Problem details: Reproduce word for word the part of the material that opens with the line containing "scientific name: Ercheia cyllaria" and runs through the last line of the material, including both of those lines.

:::::

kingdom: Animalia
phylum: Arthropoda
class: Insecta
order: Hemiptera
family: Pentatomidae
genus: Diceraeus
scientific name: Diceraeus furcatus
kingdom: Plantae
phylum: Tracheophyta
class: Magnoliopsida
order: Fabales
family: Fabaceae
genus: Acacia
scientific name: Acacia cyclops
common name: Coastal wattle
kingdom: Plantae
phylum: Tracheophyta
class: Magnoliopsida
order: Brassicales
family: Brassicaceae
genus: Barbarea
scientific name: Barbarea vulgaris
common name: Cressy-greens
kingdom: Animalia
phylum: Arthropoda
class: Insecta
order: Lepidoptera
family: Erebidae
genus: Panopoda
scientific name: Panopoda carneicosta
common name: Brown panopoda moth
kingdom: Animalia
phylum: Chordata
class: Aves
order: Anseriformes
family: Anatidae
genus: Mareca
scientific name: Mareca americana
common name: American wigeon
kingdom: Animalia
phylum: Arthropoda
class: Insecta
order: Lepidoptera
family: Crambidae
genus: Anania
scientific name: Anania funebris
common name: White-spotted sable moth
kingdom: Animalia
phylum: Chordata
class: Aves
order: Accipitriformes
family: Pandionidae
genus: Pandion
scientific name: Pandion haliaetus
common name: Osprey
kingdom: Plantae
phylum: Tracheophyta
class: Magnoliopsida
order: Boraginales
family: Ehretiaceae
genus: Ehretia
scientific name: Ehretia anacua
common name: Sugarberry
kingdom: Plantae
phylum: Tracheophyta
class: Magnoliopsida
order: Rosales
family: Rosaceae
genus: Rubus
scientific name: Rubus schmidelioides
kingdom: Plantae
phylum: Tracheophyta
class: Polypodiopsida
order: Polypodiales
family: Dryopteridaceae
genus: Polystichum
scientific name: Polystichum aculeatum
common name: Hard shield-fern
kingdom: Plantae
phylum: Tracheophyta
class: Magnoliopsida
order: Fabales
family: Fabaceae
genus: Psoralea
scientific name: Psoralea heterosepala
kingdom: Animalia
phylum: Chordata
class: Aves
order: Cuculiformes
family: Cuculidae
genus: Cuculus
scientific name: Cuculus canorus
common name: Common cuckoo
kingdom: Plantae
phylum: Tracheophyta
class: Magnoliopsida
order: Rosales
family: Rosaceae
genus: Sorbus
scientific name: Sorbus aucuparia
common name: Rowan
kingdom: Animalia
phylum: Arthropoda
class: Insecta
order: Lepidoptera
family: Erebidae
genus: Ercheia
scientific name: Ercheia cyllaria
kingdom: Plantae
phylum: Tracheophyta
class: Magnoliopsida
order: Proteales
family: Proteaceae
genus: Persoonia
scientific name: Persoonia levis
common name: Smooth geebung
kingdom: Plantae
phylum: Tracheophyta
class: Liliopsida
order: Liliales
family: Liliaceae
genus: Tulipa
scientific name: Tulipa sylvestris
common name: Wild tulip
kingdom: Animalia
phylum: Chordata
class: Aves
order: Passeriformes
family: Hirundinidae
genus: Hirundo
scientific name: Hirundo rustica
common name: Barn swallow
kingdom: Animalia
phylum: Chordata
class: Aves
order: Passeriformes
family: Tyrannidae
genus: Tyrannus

:::::

Task response:
scientific name: Ercheia cyllaria
kingdom: Plantae
phylum: Tracheophyta
class: Magnoliopsida
order: Proteales
family: Proteaceae
genus: Persoonia
scientific name: Persoonia levis
common name: Smooth geebung
kingdom: Plantae
phylum: Tracheophyta
class: Liliopsida
order: Liliales
family: Liliaceae
genus: Tulipa
scientific name: Tulipa sylvestris
common name: Wild tulip
kingdom: Animalia
phylum: Chordata
class: Aves
order: Passeriformes
family: Hirundinidae
genus: Hirundo
scientific name: Hirundo rustica
common name: Barn swallow
kingdom: Animalia
phylum: Chordata
class: Aves
order: Passeriformes
family: Tyrannidae
genus: Tyrannus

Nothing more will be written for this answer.